--- Input data Enclosed Below ---

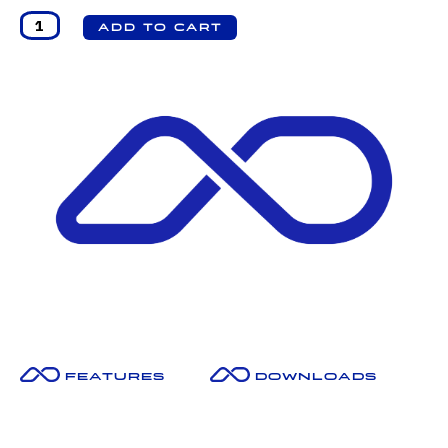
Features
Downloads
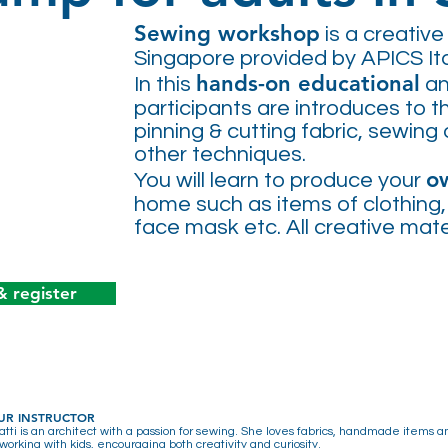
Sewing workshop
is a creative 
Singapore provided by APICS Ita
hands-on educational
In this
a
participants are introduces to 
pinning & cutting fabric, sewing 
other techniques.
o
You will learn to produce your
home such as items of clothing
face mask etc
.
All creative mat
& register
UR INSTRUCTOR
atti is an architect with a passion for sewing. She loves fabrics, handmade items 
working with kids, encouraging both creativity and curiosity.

--- End of Enclosed Input data ---
--- Input data Enclosed Below ---

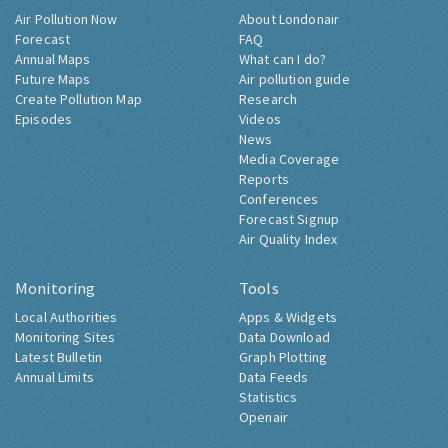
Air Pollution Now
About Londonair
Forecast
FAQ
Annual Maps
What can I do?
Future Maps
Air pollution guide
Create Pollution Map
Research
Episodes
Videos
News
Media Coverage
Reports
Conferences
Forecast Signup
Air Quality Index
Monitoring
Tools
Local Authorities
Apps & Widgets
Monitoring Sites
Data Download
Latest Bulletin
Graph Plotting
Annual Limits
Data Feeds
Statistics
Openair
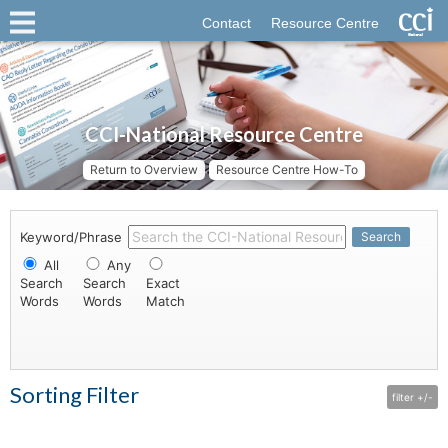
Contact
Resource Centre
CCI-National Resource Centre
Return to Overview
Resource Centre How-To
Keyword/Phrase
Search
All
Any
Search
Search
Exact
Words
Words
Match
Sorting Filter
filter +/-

--- End of Enclosed Input data ---
--- Input data Enclosed Below ---

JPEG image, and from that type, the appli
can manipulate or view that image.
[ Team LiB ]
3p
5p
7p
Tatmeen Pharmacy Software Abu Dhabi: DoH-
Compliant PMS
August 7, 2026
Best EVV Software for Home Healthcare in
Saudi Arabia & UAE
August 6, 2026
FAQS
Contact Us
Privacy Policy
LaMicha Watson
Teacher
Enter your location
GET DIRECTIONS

--- End of Enclosed Input data ---

◆ Assignment
One stretch of the lines above is wanted, from the line that contains "other techniques." through the line that contains "working with kids, encouraging". Output it exactly.

◆ Answer section
other techniques.
o
You will learn to produce your
home such as items of clothing
face mask etc
.
All creative mat
& register
UR INSTRUCTOR
atti is an architect with a passion for sewing. She loves fabrics, handmade items 
working with kids, encouraging both creativity and curiosity.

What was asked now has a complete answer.